Airport safety concerns residents

Barbara Williams
Barbara Williams
Most Frankton residents are likely to oppose night flights into Queenstown because of safety concerns, its community head says.

Frankton Community Association chairman Scott Freeman said safety concerns rather than noise issues were paramount for people living close to Queenstown Airport. 

''I suspect most are not in favour, purely from a safety point of view,'' Mr Freeman said.

''The noise issue is basically done and dusted. It's primarily a safety issue.

''The reality is Queenstown Airport Corporation and the airlines need to satisfy people that safety is not an issue.''

Queenstown Airport chief executive Scott Paterson said QAC was not legally required to consult residents, but would ask for their views.

Airport neighbour Barbara Williams said yesterday's announcement was a ''disaster''.

''Mark my words - there will be a major accident.

''The issue now goes beyond Frankton; it's now a Basin issue.''

She referred to a newspaper report in May 2012, which quoted a veteran commercial jet captain, who could not be named, saying: ''There are a lot of issues presenting during daylight operations, let alone at night.''

''I'm sorry but our greed is putting the lives of locals in jeopardy,'' she said.

Fellow Frankton resident Deryck Marshall (63), a retired air traffic controller, said he believed night flights would be safe.

''Nowadays with the systems it's no different to landing in bad weather,'' he said.

''I don't think there will be any safety issues and as for noise, I wake up early and I'm usually up at 10pm too, so it won't be a problem.

''I live here so I can watch the flights take off.''

In February, the QAC outlined plans to soundproof homes affected by aircraft noise.

More than 150 homeowners near the Frankton aerodrome will receive money for noise reduction home improvements during the next two years.
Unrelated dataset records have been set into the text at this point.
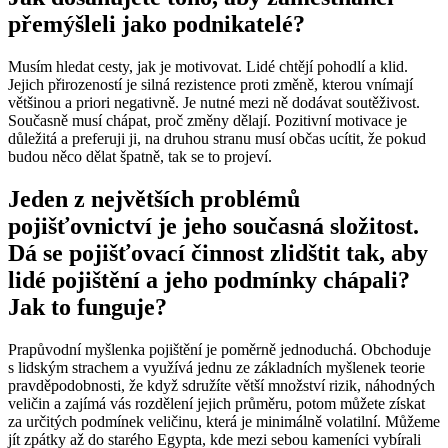
přemýšleli jako podnikatelé?
Musím hledat cesty, jak je motivovat. Lidé chtějí pohodlí a klid.
Jejich přirozeností je silná rezistence proti změně, kterou vnímají
většinou a priori negativně. Je nutné mezi ně dodávat soutěživost.
Současně musí chápat, proč změny dělají. Pozitivní motivace je
důležitá a preferuji ji, na druhou stranu musí občas ucítit, že pokud
budou něco dělat špatně, tak se to projeví.
Jeden z největších problémů
pojišťovnictví je jeho současná složitost.
Dá se pojišťovací činnost zlidštit tak, aby
lidé pojištění a jeho podmínky chápali?
Jak to funguje?
Prapůvodní myšlenka pojištění je poměrně jednoduchá. Obchoduje
s lidským strachem a využívá jednu ze základních myšlenek teorie
pravděpodobnosti, že když sdružíte větší množství rizik, náhodných
veličin a zajímá vás rozdělení jejich průměru, potom můžete získat
za určitých podmínek veličinu, která je minimálně volatilní. Můžeme
jít zpátky až do starého Egypta, kde mezi sebou kameníci vybírali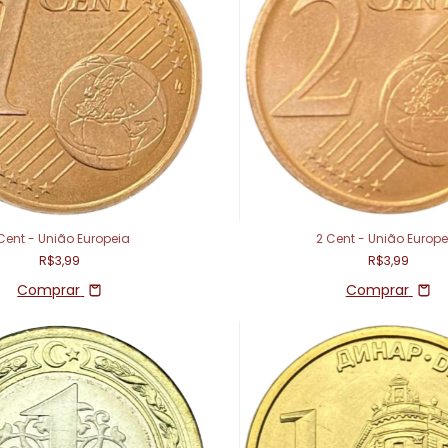
 Cent - União Europeia
2 Cent - União Europe
R$3,99
R$3,99
Comprar
Comprar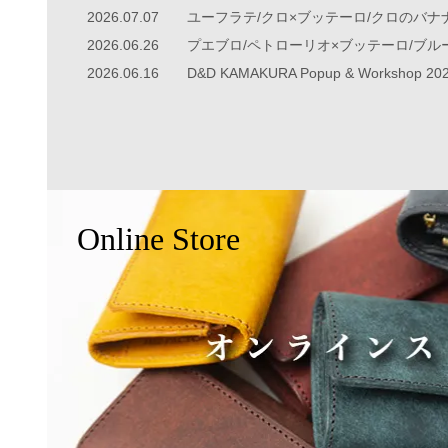
2026.07.07
ユーフラテ/クロ×ブッテーロ/クロのバナ
2026.06.26
2026.06.16
Online Store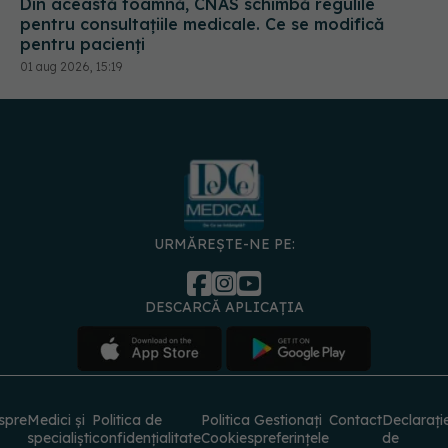
URMĂREȘTE-NE PE:
DESCARCĂ APLICAȚIA
spre
Medici și
Politica de
Politica
Gestionați
Contact
Declarați
specialiști
confidențialitate
Cookies
preferințele
de
accesibili
© 2026 PRESS MEDIA ELECTRONIC S.R.L. Toate drepturile rezervate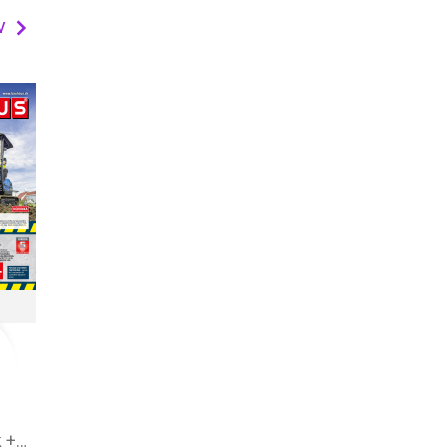
v
BAUHAUS leták + aktuálny katalóg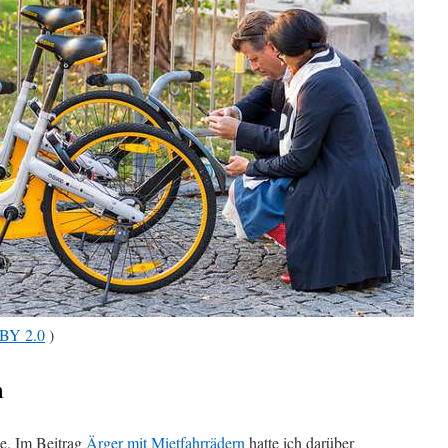
BY 2.0
)
m
ne. Im Beitrag
Ärger mit Mietfahrrädern
hatte ich darüber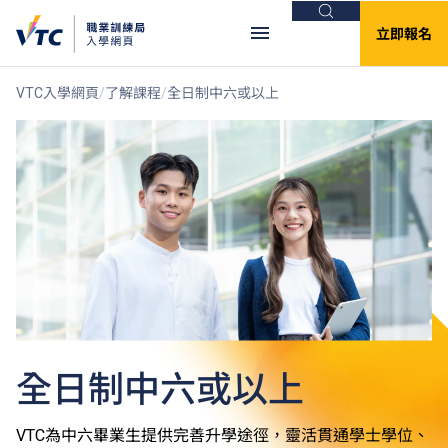
搜尋
立即報名
VTC入學網頁
了解課程
全日制中六或以上
全日制中六或以上
VTC為中六畢業生提供完善升學途徑，靈活貫通學士學位、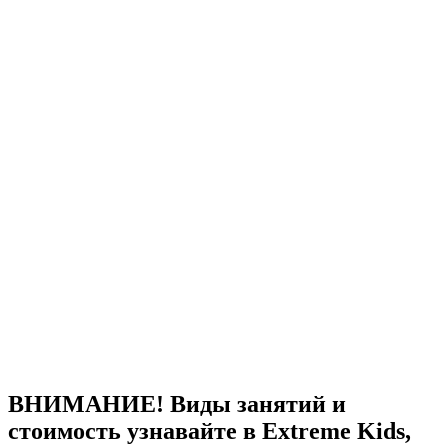
ВНИМАНИЕ! Виды занятий и
стоимость узнавайте в Extreme Kids,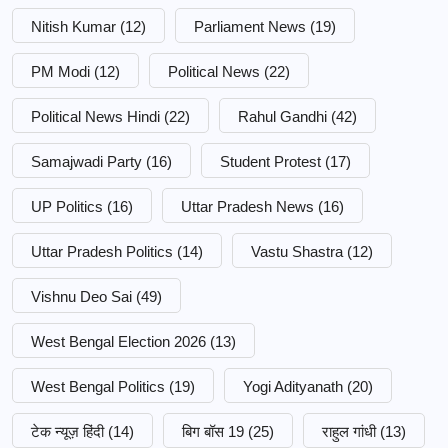
Nitish Kumar
(12)
Parliament News
(19)
PM Modi
(12)
Political News
(22)
Political News Hindi
(22)
Rahul Gandhi
(42)
Samajwadi Party
(16)
Student Protest
(17)
UP Politics
(16)
Uttar Pradesh News
(16)
Uttar Pradesh Politics
(14)
Vastu Shastra
(12)
Vishnu Deo Sai
(49)
West Bengal Election 2026
(13)
West Bengal Politics
(19)
Yogi Adityanath
(20)
टेक न्यूज़ हिंदी
(14)
बिग बॉस 19
(25)
राहुल गांधी
(13)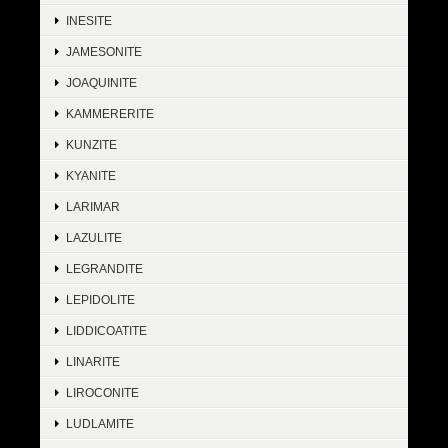
INESITE
JAMESONITE
JOAQUINITE
KAMMERERITE
KUNZITE
KYANITE
LARIMAR
LAZULITE
LEGRANDITE
LEPIDOLITE
LIDDICOATITE
LINARITE
LIROCONITE
LUDLAMITE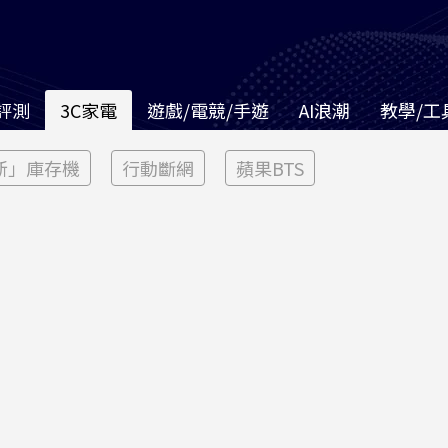
評測
3C家電
遊戲/電競/手遊
AI浪潮
教學/工
新」庫存機
行動斷網
蘋果BTS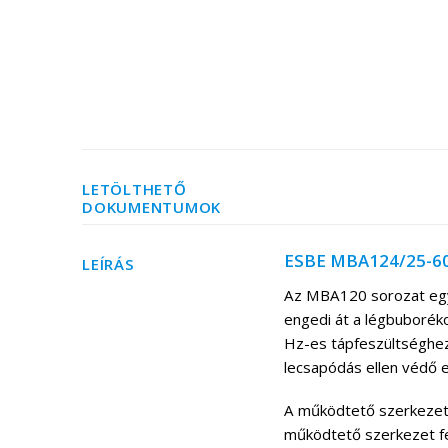
LETÖLTHETŐ
DOKUMENTUMOK
ESBE MBA124/25-60 
LEÍRÁS
Az MBA120 sorozat egy 
engedi át a légbuboréko
Hz-es tápfeszültséghez
lecsapódás ellen védő 
A működtető szerkezet 
működtető szerkezet fe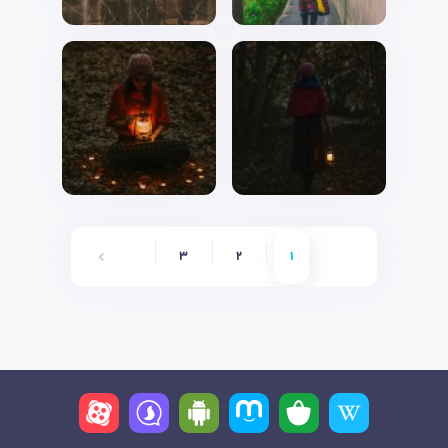
6
5
4
3
2
1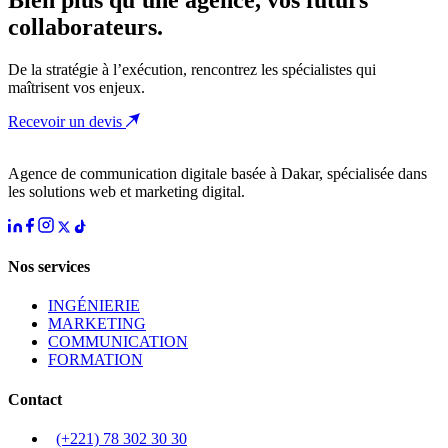
collaborateurs.
De la stratégie à l’exécution, rencontrez les spécialistes qui
maîtrisent vos enjeux.
Recevoir un devis
Agence de communication digitale basée à Dakar, spécialisée dans
les solutions web et marketing digital.
Nos services
INGÉNIERIE
MARKETING
COMMUNICATION
FORMATION
Contact
(+221) 78 302 30 30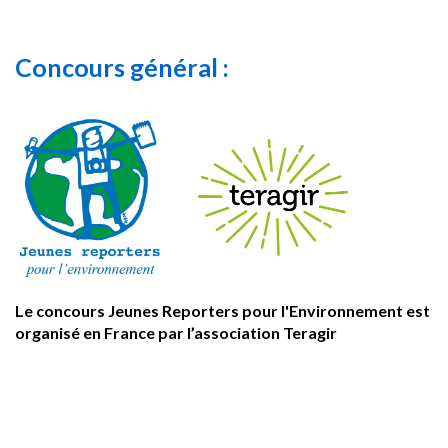
Concours général :
Le concours Jeunes Reporters pour l'Environnement est
organisé en France par l’association Teragir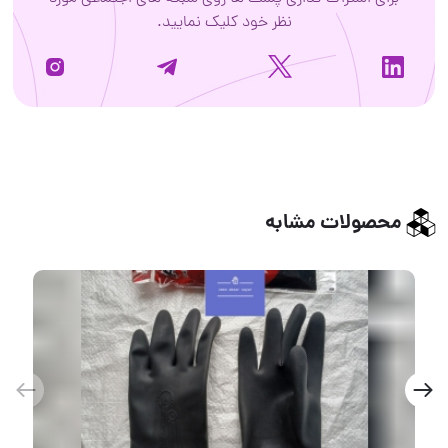
نظر خود کلیک نمایید.
محصولات مشابه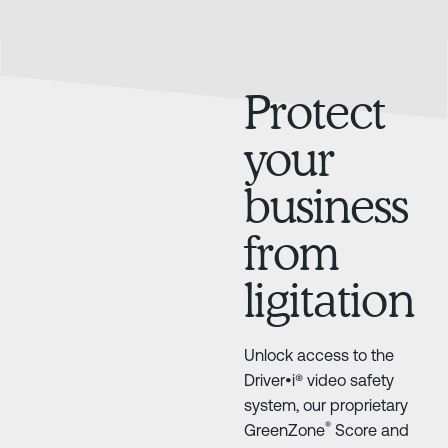
Protect
your
business
from
ligitation
Unlock access to the
Driver•i® video safety
system, our proprietary
®
GreenZone
Score and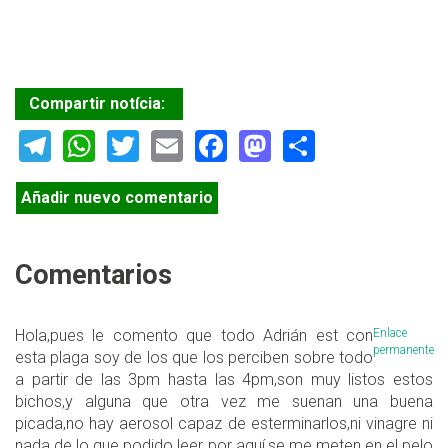
Compartir notícia:
Telegram
WhatsApp
Twitter
Email
Facebook
Mastodon
Share
Añadir nuevo comentario
Comentarios
Hola,pues le comento que todo Adrián est con
Enlace
permanente
esta plaga soy de los que los perciben sobre todo
a partir de las 3pm hasta las 4pm,son muy listos estos
bichos,y alguna que otra vez me suenan una buena
picada,no hay aerosol capaz de esterminarlos,ni vinagre ni
nada de lo que podido leer por aquí,se me meten en el pelo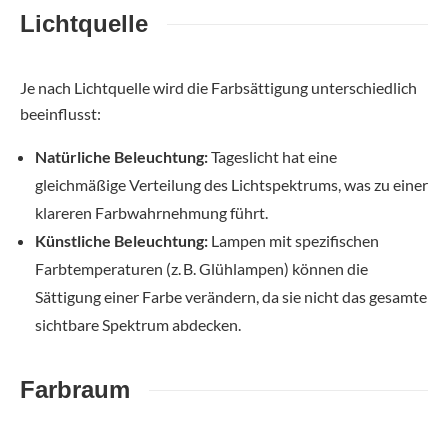
Lichtquelle
Je nach Lichtquelle wird die Farbsättigung unterschiedlich
beeinflusst:
Natürliche Beleuchtung:
Tageslicht hat eine
gleichmäßige Verteilung des Lichtspektrums, was zu einer
klareren Farbwahrnehmung führt.
Künstliche Beleuchtung:
Lampen mit spezifischen
Farbtemperaturen (z. B. Glühlampen) können die
Sättigung einer Farbe verändern, da sie nicht das gesamte
sichtbare Spektrum abdecken.
Farbraum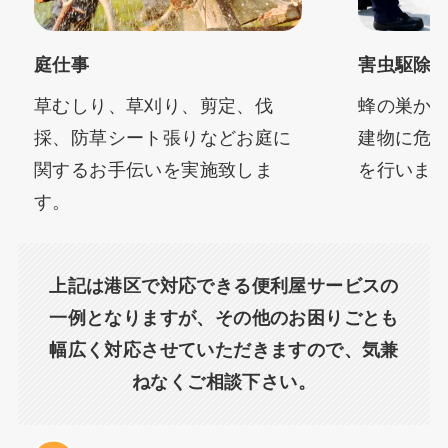
庭仕事
害虫駆除
草むしり、草刈り、剪定、伐
蜂の巣か
採、防草シート張りなどお庭に
建物に危
関するお手伝いを実施致しま
を行いま
す。
上記は港区で対応できる便利屋サービスの
一例となりますが、その他のお困りごとも
幅広く対応させていただきますので、気兼
ねなくご相談下さい。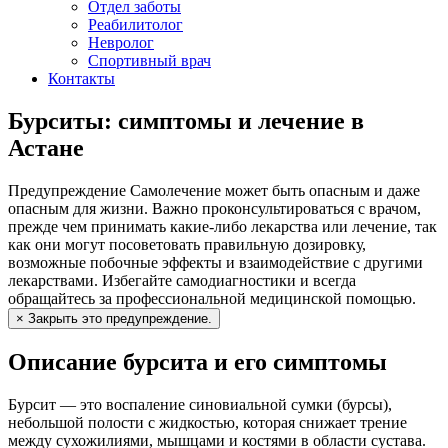
Отдел заботы
Реабилитолог
Невролог
Спортивный врач
Контакты
Бурситы: симптомы и лечение в
Астане
Предупреждение
Самолечение может быть опасным и даже
опасным для жизни. Важно проконсультироваться с врачом,
прежде чем принимать какие-либо лекарства или лечение, так
как они могут посоветовать правильную дозировку,
возможные побочные эффекты и взаимодействие с другими
лекарствами. Избегайте самодиагностики и всегда
обращайтесь за профессиональной медицинской помощью.
×
Закрыть это предупреждение.
Описание бурсита и его симптомы
Бурсит — это воспаление синовиальной сумки (бурсы),
небольшой полости с жидкостью, которая снижает трение
между сухожилиями, мышцами и костями в области сустава.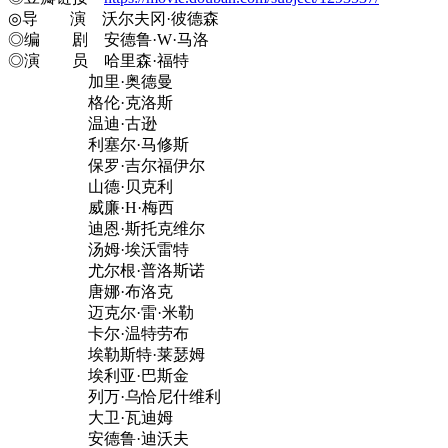
◎导 演 沃尔夫冈·彼德森
◎编 剧 安德鲁·W·马洛
◎演 员 哈里森·福特
加里·奥德曼
格伦·克洛斯
温迪·古逊
利塞尔·马修斯
保罗·吉尔福伊尔
山德·贝克利
威廉·H·梅西
迪恩·斯托克维尔
汤姆·埃沃雷特
尤尔根·普洛斯诺
唐娜·布洛克
迈克尔·雷·米勒
卡尔·温特劳布
埃勒斯特·莱瑟姆
埃利亚·巴斯金
列万·乌恰尼什维利
大卫·瓦迪姆
安德鲁·迪沃夫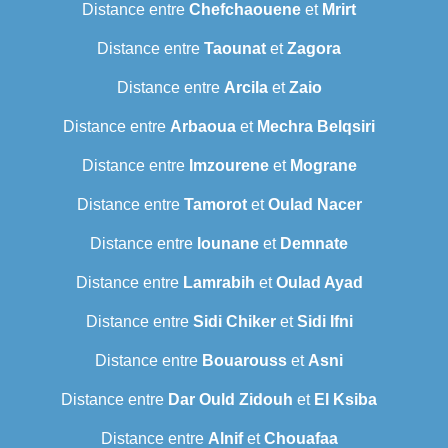
Distance entre
Chefchaouene
et
Mrirt
Distance entre
Taounat
et
Zagora
Distance entre
Arcila
et
Zaio
Distance entre
Arbaoua
et
Mechra Belqsiri
Distance entre
Imzourene
et
Mograne
Distance entre
Tamorot
et
Oulad Nacer
Distance entre
Iounane
et
Demnate
Distance entre
Lamrabih
et
Oulad Ayad
Distance entre
Sidi Chiker
et
Sidi Ifni
Distance entre
Bouarouss
et
Asni
Distance entre
Dar Ould Zidouh
et
El Ksiba
Distance entre
Alnif
et
Chouafaa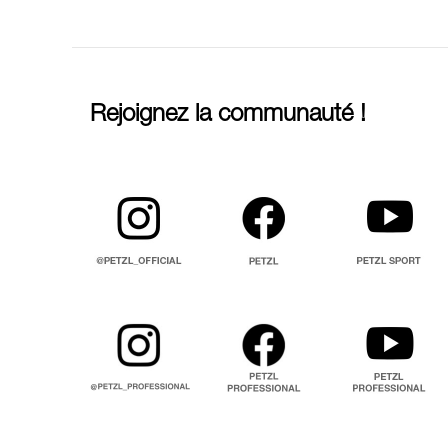
Rejoignez la communauté !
Representatives of airlines serving Queenstown refused to commit to night flights yesterday after the announcement.

''Air New Zealand hasn't yet made a decision that it will operate into Queenstown after dark but that is being considered at the moment,'' Air New Zealand chief flight operations and safety officer Captain David Morgan said.

''I think the first issue for us is to fully understand the implications of the foundation safety case for Queenstown Airport.

''Air New Zealand operations will then need to consider what it will have to do to put an application to the CAA in order to get its approval.

''The commercial implications of this decision will be considered at the same time.''

Qantas and Jetstar spokesmen said their companies held similar positions to Air New Zealand.

Fears founded in ignorance

No, Mr Freeman, the airport and the airlines do not need to satisfy the community that there are no safety issues, even though the case could easily be argued. 

If you are objecting to this reasonable step forward then the onus is on you to demonstrate why it should not be allowed to happen. 

The navigation equipment used by airliners at Queenstown is highly sophisticated and has proved its reliability.  Landing and taking off at night time will be just as safe as daytime operations. 

Furthermore the proposed widening of the main runway will make Queenstown airport a safer place to operate for the Boeing and Airbus planes that dominate the airline schedules. 

The reported comments of an undisclosed jet captain also need to be put into context.  Topography and weather have always made Queenstown one of the world's more demanding airports to fly into, but the airline pilots who fly here are well trained and briefed on those matters.  

As for Barbara Williams, what aviation expertise does she have that allows her to say so confidently that there will be a disaster? 

There is always an element of risk in aviation, as there is in any human enterprise, but her fear campaign is unfounded.